Pour ce faire, vous vous êtes retrouvé à l’Académie de Saint-Gilles, à devoir prendre également des cours de solfège.
Le solfège se fait en groupe, avec des adultes et des adolescents. C’était assez marrant de se retrouver avec des gamins de 14 ans. J’ai toujours joué de la musique de manière empirique, sans aucune formation théorique, juste en écoutant Nirvana à la radio et en apprenant la guitare aux scouts. Ces deux années de base au solfège m’ont beaucoup appris. Deux fois par an, j’avais aussi une audition. On devait apprendre un morceau et le jouer devant la prof et les élèves de toutes les années. J’étais tout tremblant en jouant mon petit morceau. 
J’ai quand même fini par réussir l’examen. Je n’avais pas dit à la prof que j’étais musicien professionnel. Je n’aime pas spécialement en parler. Ça modifie parfois fort les rapports et dans un sens qui n’est pas toujours intéressant.

C’est important de continuer à apprendre après tant d’années de métier ?
C’est important et même nécessaire. Si un instrument est notre outil de travail, il peut finir par ne plus nous inspirer. On le connaît par cœur donc il peut nous bloquer dans nos réflexes. Intuitivement, on va avoir tendance à répéter les mêmes accords. Il faut essayer de casser ces codes. Avec les “Girls”, à chaque nouveau disque, on se donne de nouvelles directions et obligations en décidant de changer les recettes. Le piano est un instrument super riche. Je n’avais jamais pris le temps de l’explorer en profondeur. Plus je l’apprends, plus je me rends compte à quel point il est complexe et de son côté un peu abyssal.

Pendant un temps, vous vous étiez aussi pris de passion pour la lutherie.
J’ai des passions assez éphémères. Quand je me découvre une passion, je fais ça pendant deux ans et puis ça passe. Ça a été le cas pour la lutherie. Je n’en fais plus du tout pour le moment. Des amis qui faisaient de la lutherie m’avaient proposé de les rejoindre dans leur atelier pour construire une guitare.

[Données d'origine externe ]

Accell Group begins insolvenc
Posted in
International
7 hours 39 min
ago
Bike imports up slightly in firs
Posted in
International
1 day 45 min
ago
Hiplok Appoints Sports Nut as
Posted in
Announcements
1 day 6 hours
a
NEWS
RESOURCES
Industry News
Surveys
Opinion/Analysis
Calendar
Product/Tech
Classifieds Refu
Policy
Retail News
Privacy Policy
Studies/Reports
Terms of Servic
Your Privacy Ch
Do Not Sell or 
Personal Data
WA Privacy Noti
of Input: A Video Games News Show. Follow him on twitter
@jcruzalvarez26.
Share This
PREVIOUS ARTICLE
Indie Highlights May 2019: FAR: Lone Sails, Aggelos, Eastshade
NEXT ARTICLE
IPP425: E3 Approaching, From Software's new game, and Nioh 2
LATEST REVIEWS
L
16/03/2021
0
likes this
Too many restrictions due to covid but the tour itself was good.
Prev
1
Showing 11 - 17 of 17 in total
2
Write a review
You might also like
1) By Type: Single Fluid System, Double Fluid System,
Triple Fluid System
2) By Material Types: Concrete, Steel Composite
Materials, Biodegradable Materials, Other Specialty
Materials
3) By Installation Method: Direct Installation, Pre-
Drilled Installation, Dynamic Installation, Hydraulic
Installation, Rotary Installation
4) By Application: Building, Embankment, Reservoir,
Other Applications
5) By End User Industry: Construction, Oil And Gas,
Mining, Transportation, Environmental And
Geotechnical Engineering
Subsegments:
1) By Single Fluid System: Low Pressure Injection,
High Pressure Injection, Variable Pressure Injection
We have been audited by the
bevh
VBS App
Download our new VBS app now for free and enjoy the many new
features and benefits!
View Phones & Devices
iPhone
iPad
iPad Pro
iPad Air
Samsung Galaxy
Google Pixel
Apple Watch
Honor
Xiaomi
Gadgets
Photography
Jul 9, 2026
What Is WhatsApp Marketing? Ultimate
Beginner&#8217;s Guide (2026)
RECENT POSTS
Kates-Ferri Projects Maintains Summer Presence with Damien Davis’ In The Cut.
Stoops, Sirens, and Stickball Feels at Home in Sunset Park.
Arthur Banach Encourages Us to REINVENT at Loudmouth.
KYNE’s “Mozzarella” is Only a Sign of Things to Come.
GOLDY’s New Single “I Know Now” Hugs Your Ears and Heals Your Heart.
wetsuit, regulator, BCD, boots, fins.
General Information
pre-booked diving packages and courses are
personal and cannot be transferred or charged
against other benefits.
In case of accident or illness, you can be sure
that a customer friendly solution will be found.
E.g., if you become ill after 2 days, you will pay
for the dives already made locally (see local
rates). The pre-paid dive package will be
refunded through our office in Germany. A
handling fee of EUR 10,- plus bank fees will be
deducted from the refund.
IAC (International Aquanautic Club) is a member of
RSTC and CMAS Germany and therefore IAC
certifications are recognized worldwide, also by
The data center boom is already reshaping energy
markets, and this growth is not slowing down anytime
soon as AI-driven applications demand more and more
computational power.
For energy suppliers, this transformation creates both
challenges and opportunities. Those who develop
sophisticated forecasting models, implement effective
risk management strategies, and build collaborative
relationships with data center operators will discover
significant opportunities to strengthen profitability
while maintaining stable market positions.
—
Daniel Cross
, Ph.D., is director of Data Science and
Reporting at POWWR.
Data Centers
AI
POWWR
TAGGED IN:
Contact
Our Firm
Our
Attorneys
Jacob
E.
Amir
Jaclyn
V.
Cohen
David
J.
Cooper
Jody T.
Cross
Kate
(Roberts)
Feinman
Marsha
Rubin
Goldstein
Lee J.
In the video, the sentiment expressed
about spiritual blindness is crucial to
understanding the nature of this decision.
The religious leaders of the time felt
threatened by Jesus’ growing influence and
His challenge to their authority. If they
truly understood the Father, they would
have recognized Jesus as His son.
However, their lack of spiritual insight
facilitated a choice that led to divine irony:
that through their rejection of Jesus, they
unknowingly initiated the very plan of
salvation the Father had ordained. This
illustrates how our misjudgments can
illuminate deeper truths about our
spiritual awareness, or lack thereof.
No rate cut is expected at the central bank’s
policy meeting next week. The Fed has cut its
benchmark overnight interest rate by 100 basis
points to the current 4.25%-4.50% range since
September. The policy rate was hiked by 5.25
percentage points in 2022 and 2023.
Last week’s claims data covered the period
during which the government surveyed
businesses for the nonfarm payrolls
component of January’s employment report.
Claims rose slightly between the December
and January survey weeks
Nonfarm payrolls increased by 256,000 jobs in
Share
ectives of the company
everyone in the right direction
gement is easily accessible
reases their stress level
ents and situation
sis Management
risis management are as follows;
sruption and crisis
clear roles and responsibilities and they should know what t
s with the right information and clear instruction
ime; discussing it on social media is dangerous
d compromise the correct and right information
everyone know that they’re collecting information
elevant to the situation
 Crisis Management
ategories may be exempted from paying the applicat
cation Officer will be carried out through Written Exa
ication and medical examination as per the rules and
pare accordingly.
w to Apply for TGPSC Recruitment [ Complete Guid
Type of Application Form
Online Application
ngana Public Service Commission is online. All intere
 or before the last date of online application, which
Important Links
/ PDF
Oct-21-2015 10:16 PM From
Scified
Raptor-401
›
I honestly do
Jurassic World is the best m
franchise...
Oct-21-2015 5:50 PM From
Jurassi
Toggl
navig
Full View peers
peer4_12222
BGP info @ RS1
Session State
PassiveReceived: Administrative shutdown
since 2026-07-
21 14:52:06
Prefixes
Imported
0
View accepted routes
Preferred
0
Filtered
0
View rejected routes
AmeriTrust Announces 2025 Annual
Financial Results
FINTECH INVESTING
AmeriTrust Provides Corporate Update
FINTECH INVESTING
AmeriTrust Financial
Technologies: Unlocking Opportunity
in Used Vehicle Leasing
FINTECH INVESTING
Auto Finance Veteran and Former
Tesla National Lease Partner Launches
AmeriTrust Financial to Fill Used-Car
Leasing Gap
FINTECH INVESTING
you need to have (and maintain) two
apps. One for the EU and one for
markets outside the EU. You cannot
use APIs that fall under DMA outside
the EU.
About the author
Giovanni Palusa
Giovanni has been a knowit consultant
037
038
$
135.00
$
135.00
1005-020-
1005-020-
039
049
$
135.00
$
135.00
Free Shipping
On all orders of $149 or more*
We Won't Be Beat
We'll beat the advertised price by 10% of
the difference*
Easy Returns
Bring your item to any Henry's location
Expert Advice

Je suis parti chez eux pendant deux mois, j’ai fait ça du matin au soir. J’ai fini par construire ma guitare, sur laquelle je continue de jouer maintenant. Dans Vattetot, je n’ai utilisé que cette guitare d’ailleurs. Après ça, j’ai été engagé dans un magasin de guitares à Louvain-la-Neuve pour m’occuper des entretiens et réparations des instruments. Je faisais cela lorsqu’on était en train d’écrire Everest. Toute l’énergie de ma semaine n’était pas centrée uniquement sur la musique. Moins je passe du temps à faire de la musique, plus je suis efficace et plus j’y vais avec envie. Maintenant, j’ai envie de me remettre au dessin et à la peinture.

Comment envisagez-vous la suite pour ce projet ?
C’est une question qui reste ouverte. Elle n’est pas encore résolue… Ce projet m’a beaucoup plu. J’ai adoré le processus d’écriture. C’est peut-être aussi parce que c’est un premier disque, on ne peut rien imaginer, on se sent totalement libre. Quand on travaille pour “Girls”, on sait que l’on va s’adresser à plein de gens. Je me mets sans doute plus de barrières. Notre premier disque a été fait dans l’insouciance complète. On a eu beaucoup de mal à faire le deuxième. C’était horrible comme période. On a dû se forcer à finir le disque sinon le groupe allait mourir. J’ai bien conscience que ce premier disque que je viens de faire était une expérience à part. Je l’ai fait pour moi. Si je devais écrire un deuxième disque demain, il y aurait une autre ambition et une pression différente.